(ASSIGNMENT): Please retype the records below exactly, from the first line down to and including the line with "ее победил смех?".

(INFORMATION PROVIDED):
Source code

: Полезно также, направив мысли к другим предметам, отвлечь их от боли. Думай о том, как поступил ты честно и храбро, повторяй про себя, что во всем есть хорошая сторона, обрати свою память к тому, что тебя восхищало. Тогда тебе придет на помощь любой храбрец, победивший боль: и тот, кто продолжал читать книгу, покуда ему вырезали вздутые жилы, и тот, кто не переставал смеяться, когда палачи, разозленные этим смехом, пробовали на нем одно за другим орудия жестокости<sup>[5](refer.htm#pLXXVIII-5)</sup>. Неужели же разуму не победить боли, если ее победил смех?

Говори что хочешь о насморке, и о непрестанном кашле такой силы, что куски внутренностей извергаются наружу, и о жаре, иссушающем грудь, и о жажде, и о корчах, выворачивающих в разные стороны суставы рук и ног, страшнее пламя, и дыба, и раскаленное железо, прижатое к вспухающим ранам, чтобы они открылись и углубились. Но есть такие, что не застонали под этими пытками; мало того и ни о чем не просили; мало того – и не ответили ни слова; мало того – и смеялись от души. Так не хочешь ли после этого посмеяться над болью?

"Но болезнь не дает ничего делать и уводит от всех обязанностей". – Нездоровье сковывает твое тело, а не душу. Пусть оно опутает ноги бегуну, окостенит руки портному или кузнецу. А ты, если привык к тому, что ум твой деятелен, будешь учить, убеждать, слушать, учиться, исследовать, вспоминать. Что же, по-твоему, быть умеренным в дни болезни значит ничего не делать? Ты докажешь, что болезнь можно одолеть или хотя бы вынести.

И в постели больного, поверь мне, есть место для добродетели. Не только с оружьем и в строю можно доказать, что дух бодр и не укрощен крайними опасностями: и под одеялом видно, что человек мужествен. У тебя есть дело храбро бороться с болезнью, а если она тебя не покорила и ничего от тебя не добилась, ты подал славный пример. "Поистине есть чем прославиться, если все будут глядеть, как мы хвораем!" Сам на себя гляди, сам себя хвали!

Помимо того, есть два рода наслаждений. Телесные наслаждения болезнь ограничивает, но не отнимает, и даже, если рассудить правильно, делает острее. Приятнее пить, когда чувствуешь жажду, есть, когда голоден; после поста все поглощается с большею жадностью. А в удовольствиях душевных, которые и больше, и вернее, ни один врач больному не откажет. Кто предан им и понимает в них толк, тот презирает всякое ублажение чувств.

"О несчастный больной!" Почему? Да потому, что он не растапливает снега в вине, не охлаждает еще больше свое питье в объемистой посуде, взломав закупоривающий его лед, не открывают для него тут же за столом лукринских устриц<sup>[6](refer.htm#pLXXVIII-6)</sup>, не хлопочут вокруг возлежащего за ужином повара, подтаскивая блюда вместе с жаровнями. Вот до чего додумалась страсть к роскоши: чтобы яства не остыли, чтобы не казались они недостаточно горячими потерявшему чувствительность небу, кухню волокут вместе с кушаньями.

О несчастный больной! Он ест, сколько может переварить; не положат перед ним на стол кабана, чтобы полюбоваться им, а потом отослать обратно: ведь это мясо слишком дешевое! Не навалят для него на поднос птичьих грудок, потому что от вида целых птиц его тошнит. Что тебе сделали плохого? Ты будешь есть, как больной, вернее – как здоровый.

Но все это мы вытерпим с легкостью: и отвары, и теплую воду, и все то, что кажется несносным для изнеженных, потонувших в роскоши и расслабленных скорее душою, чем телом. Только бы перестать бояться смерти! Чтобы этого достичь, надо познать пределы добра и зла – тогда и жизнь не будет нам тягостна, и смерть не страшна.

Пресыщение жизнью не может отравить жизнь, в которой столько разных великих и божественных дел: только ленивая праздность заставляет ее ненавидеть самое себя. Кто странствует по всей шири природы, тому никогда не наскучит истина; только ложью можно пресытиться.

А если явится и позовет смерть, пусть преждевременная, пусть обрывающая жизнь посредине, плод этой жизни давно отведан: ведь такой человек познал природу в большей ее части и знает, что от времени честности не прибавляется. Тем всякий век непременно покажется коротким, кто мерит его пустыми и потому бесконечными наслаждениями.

(ANSWER TO THIS PROBLEM):
Source code

: Полезно также, направив мысли к другим предметам, отвлечь их от боли. Думай о том, как поступил ты честно и храбро, повторяй про себя, что во всем есть хорошая сторона, обрати свою память к тому, что тебя восхищало. Тогда тебе придет на помощь любой храбрец, победивший боль: и тот, кто продолжал читать книгу, покуда ему вырезали вздутые жилы, и тот, кто не переставал смеяться, когда палачи, разозленные этим смехом, пробовали на нем одно за другим орудия жестокости<sup>[5](refer.htm#pLXXVIII-5)</sup>. Неужели же разуму не победить боли, если ее победил смех?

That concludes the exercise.